Не снимала Женичку тоже потому, что знакомые все подвели, а нести к фотографу было и боязно и холодно и некогда. Думаю, что скоро сниму. За Ваши чудные ласковые письма и заботу обо всех нас большое-большое спасибо.
Крепко Вас целую.
Жоничку и Федю крепко поцелуйте. Какой папа, какой молодец – поехал. Ах, ни у кого, ни у кого из нас, молодых, нет и маленькой доли его талантливости и энергии, его любви к жизни.
Это все черновик письма твоей маме. Ух, Боричка, какой холодный ветер, сегодня – законопатила в спальне дверь тюфяком и ковриком, а то скатерть на столе и простыни надувались как паруса. Дело в том, что наш верх это постройка из досок, короче говоря, чердак, где здорово продувает. Вниз переехали, и в нашем тихом садике стало очень шумно, человек 10 детей, целый день носятся, обломали всю сирень etc.
Ах, Боричка, как хороши всегда новые места на глаз, когда видно только столько, сколько в глаза бросается, потому что потом обижает незначительность и убогость пространства. Так как сегодня очень холодно, то Женя с Феней были дома, а я пошла побродить и напала на замечательное место в так называемом парке. Дорога укатанная песком, справа огромные сосны и ели на ярко зеленом светящемся ковре, слева поля, железная дорога, в стороне за кустами на пригорке кладбище. Помнишь, Боря, каким хорошим показалось нам место, где так скучно стало, когда там поселились отдыхающие.
Чудно – чем больше людей, тем мертвее. Спокойной ночи.
Вложенный черновик маминого письма к бабушке Розалии Исидоровне с рассказом о трудностях московской зимы и дачных волнениях дополняет наш комментарий ее собственными свидетельствами.

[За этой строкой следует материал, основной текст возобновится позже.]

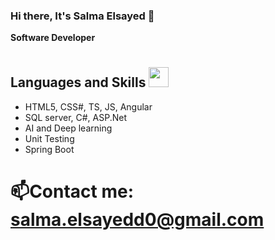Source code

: ### Hi there, It's Salma Elsayed 👋

<!--
**salmaelsy/salmaelsy** is a ✨ _special_ ✨ repository because its `README.md` (this file) appears on your GitHub profile.

Here are some ideas to get you started:

- 🔭 I’m currently working on ...
- 🌱 I’m currently learning ...
- 👯 I’m looking to collaborate on ...
- 🤔 I’m looking for help with ...
- 💬 Ask me about ...
- 📫 How to reach me: ...
- 😄 Pronouns: ...
- ⚡ Fun fact: ...
-->
**Software Developer**
  

# <h2> Languages and Skills <img src = "https://media2.giphy.com/media/QssGEmpkyEOhBCb7e1/giphy.gif?cid=ecf05e47a0n3gi1bfqntqmob8g9aid1oyj2wr3ds3mg700bl&rid=giphy.gif" width = 32px> </h2>
-  HTML5, CSS#, TS, JS, Angular
-  SQL server, C#, ASP.Net
-  AI and Deep learning
-  Unit Testing
-  Spring Boot


# 📫Contact me: **salma.elsayedd0@gmail.com**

Дорогая девочка, жена моя и друг! Ведь у меня нет никого родней и лучше тебя на свете, не исключая сестры и отца и Марины. Я не могу видеть тебя как-нибудь иначе, чем поражающе светлой, потому что это чувство не освещать не может. Когда же я перестаю видеть тебя в воображеньи, и думаю о тебе, то и в угашении справедливой мысли ты выходишь из ее скупых границ, и волнуешь качествами, немыслимыми ни у кого другого. Когда я вспоминаю, что ты не любишь меня, то тут же порывисто и возмущенно взвивается твой образ, любящий и преданный, верный тебе во весь рост, с головы до ног тебя повторяющий. Это – ты, живая ты, но до боли связанная со мной, видящая, слышащая, понимающая меня. И почему бы тебе с этим образом спорить? Нет такого недостатка, находимого мыслью в тебе, из которого бы ты в следующее же мгновенье не вырвалась и не выросла на ее глазах.

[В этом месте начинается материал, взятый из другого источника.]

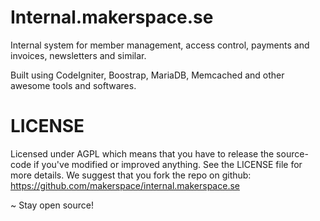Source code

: Internal.makerspace.se
======================

Internal system for member management, access control, payments and invoices, newsletters and similar.

Built using CodeIgniter, Boostrap, MariaDB, Memcached and other awesome tools and softwares.

LICENSE
=======
Licensed under AGPL which means that you have to release the source-code if you've modified or improved anything. See the LICENSE file for more details.
We suggest that you fork the repo on github: https://github.com/makerspace/internal.makerspace.se

~ Stay open source!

Это оттого, что чувство, которому бы следовало обратиться к моему воспитанью, не отрываясь воспитывает твой образ. Я сильно люблю тебя.
Эти четыре слова с такой стремительностью и силой оторвались от письма, что пока я наносил их, они были уже неизвестно где. Они прозвучали страшно далеко, точно их произнесли в Тайцах. Они пронеслись мимо меня физически заметные, и потрясающим действием обладала именно их неожиданная и мгновенная самостоятельность.

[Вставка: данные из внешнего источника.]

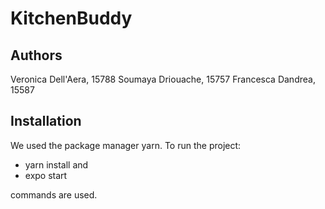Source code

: # KitchenBuddy
## Authors

Veronica Dell'Aera, 15788
Soumaya Driouache, 15757
Francesca Dandrea, 15587

## Installation

We used the package manager yarn. To run the project:

- yarn install and
- expo start

commands are used.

Неужели есть сейчас, в этот самый миг, темная, нечитанная мною местность, где у подошвы огромной снегами грезящей ночи, полосуя лампою деревья, в их гуще, камушком на краю большого поля белеется твой двухэтажный домик! О какая ты бесстрашная в своей заметности, в добровольности принятых размеров, в невооруженности против тишины пространств и времен, точно знающих, где ты, и всем небом льющихся в твои глаза и уши, между тем, как – жизнь моя, ты согласилась быть женщиной и человеком, то есть быть еще меньше, чем домик, почти теряющийся на горизонте со стороны поля, когда оно напрягаясь всею темнотой простора, тихим ветром на рассвете тянет тебе в лицо, и не видит тебя снизу, и утомляя сердце и глаза, дремлет и просыпается, коротает долгую зарю, а потом увидит, ты встаешь кормить мальчика и, может быть, подойдешь к окошку.